Java is always pass-by-value, no exceptions. The subtlety: for objects, the value copied is the reference, not the object. So a method can mutate the object the reference points to, but reassigning the parameter doesn't affect the caller.

void mutate(int[] arr) { arr[0] = 99; }    // changes the caller's array
void reassign(int[] arr) { arr = new int[]{0}; } // no effect on caller

int[] a = {1};
mutate(a);    // a is now {99}
reassign(a);  // a is still {99}

Say it crisply: "Java passes references by value." The reference is copied; both copies point at the same object until one is reassigned.

Conversions, overflow, and floating point

Widening (smaller -> larger type) is implicit and safe; narrowing requires an explicit cast and truncates (toward zero for floating->integer):

long l = 100;        // widening — automatic
int n = (int) 3.99;  // narrowing — explicit; truncates to 3
byte b = (byte) 300; // overflows to 44

Integer arithmetic wraps silently on overflow (Integer.MAX_VALUE + 1 is Integer.MIN_VALUE) — use long, Math.addExact, or BigInteger when that matters. And float/double are binary IEEE-754, so 0.1 + 0.2 != 0.3; use BigDecimal (constructed from a String) for exact decimals, and never compare floats with ==.

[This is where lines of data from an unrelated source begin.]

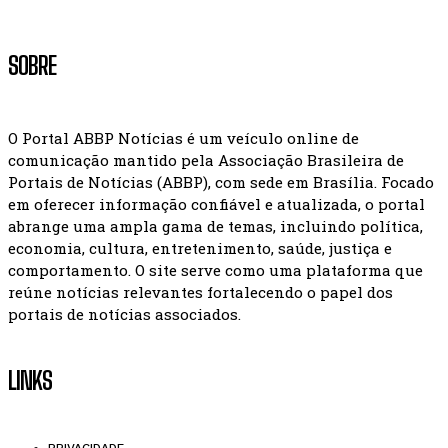
SOBRE
O Portal ABBP Notícias é um veículo online de
comunicação mantido pela Associação Brasileira de
Portais de Notícias (ABBP), com sede em Brasília. Focado
em oferecer informação confiável e atualizada, o portal
abrange uma ampla gama de temas, incluindo política,
economia, cultura, entretenimento, saúde, justiça e
comportamento. O site serve como uma plataforma que
reúne notícias relevantes fortalecendo o papel dos
portais de notícias associados.
LINKS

In expressions, operands smaller than int promote to int, and integer division truncates — 5 / 2 is 2, while 5 / 2.0 is 2.5.

var, final, and static

var (Java 10+) is local type inference — still statically typed, just less verbose, and only for local variables with an initializer. final means assign-once: for a reference it fixes which object the variable points to, not the object's contents. static binds a member to the class (one shared copy) rather than each instance.

var list = new ArrayList<String>(); // inferred ArrayList<String>
final List<String> xs = new ArrayList<>();
xs.add("ok");   // mutating allowed
xs = new ArrayList<>(); // can't reassign a final binding

Constants are the idiomatic static final in UPPER_SNAKE_CASE.

Recap

Java splits the world into primitives (raw values, never null) and objects (references). That split explains == vs .equals(), the surprising Integer cache, and why Strings (immutable, pooled) must be compared with .equals(). Java is always pass-by-value — it copies references, so methods can mutate but not reassign. Mind widening vs narrowing, silent integer overflow, and floating-point imprecision, and use var/final/static deliberately. These fundamentals underpin everything else in Java.